Inflation Reduction Act may lower patients' Medicare costs for prostate cancer treatment

Video

"Within the Inflation Reduction Act, there is a provision that will cap the out-of-pocket contribution for Medicare beneficiaries, dropping to $3250 in 2024, as well as $2,000 in 2025," says Brian Cortese.

In this interview, Brian Cortese highlights the background and findings from the study, “Estimating the impact of the Inflation Reduction Act on the out-of-pocket costs for Medicare beneficiaries with advanced prostate cancer,” for which he served as the lead author. Cortese is a medical student and business student at the Perelman School of Medicine and the Wharton School of Business at the University of Pennsylvania in Philadelphia.

Video Transcript:

Could you describe the background for this study?

The inflation Reduction Act that was passed back in 2022 is the largest piece of legislation that's touching the healthcare space since the Patient Protection and Affordable Care Act also known as Obamacare. Within the Inflation Reduction Act, there's a provision that is looking at the prescription drug benefits, so this is Medicare Part D. This is focusing on self-administered drugs. It's an opt-in program, typically oral medications, such as blood pressure, diabetes, etc. Within the Inflation Reduction Act, there is a provision that will cap the out-of-pocket contribution for Medicare beneficiaries, dropping to $3250 in 2024, as well as $2,000 in 2025.

The background was that as someone who wants to pursue urology and is interested in health policy, we wanted to create a very practical examination of how this prescription drug benefit could impact Medicare beneficiaries. We looked at metastatic prostate cancer, which has a host of drugs that are able to treat it. However, some of them are still very expensive, because they’re brand name, so we wanted to look at practically, how could this new benefit design and the Inflation Reduction Act, help Medicare beneficiaries being treated for advanced prostate cancer?

What were some of the notable findings? Were any of these surprising for you and your coauthors?

So, we created these drug regimens based off of the American Urological Association guidelines for treating advanced prostate cancer. Combinations of drugs, such as something that you use for androgen deprivation therapy [and] then you have some sort of oral medication, which is what we were focusing on. It was interesting to know that even recently, a drug called abiraterone [and] the brand name for that is Zytiga, it recently became generic. It was pretty insightful to see how much the out-of-pocket costs decreased after it became generic, just off the bat. Our model showed that this drug, abiraterone, was not affected by the out-of-pocket maximum, because the out-of-pocket would be less than that $2,000 anyways. So, that's 1-fold, [that] certain standards of care, that are very accepted for metastatic prostate cancer won't necessarily be affected by this, which is a great thing, in the sense of we have an option that is low cost enough.

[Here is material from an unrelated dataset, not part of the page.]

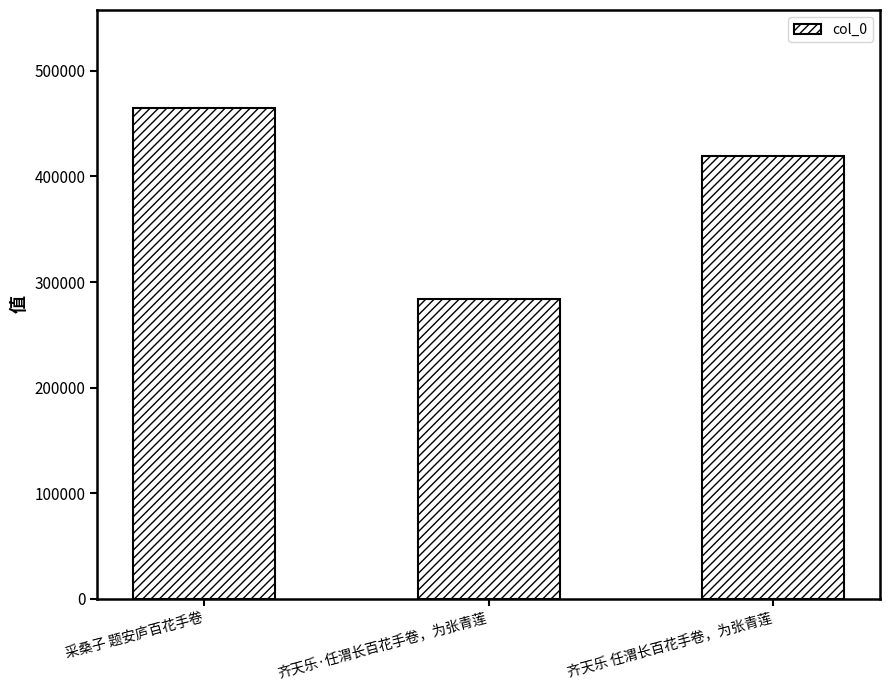

What is the change in value from 采桑子 题安庐百花手卷 to 齐天乐 任渭长百花手卷，为张青莲?

-45001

The second insight was that for brand name drugs, so there's 3 brand name drugs on the market. I know that generics have enzalutamide, darolutamide, and apalutamide. Some of these can be upwards of $8500 to nearly $10,000 per year, based off of current Part D prices. Just showing that there can be significant cost savings for these drugs implementing this new out-of-pocket maximum. We weren't necessarily surprised that we could get the savings; I think we were really surprised about the magnitude of those savings for each beneficiary. As I mentioned, it's somewhere around $8000 to $9,000 per year per beneficiary.

This transcription has been edited for clarity.